Ooopsie.
Annie's Mailbox May 21Dear Annie: I am a highly educated single woman in my 30s who has made many serious mistakes. I have had overlapping affairs and relationships with my co-workers, some of them married.
I have come to understand that I did this because I enjoyed the attention. I also thought I could use these men to advance my career. As it turns out, I have been mostly unemployed for more than a year. I now think I may never be able to find a job in my field, partly because others know about my involvement with colleagues.
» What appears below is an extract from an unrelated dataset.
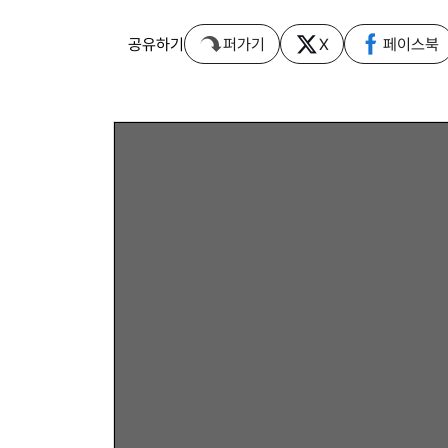
공유하기
퍼가기
X
페이스북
I regret my actions and feel terrible about the impact they have had on others. I want to start over, but don't know how. Should I apologize to those I have hurt or just move on? How do I find employment with my history? -- Miserable and Discouraged in California
Dear California: It's always a good idea to apologize to someone you have hurt. Depending upon the degree of pain you inflicted, you might not be forgiven, but you will feel better for having tried. And if you believe this is a reason you are not finding employment, you should be upfront about it. Explain to any potential employer that you made some personal mistakes at your previous job, but have learned your lesson and want to prove you can do better. You also should get the word out to former colleagues that you are sorry for your prior behavior, you've changed and you're looking for work. If you still cannot find a job, consider continuing education classes to burnish your resume or, if necessary, changing careers. Sometimes you have to clean the slate entirely.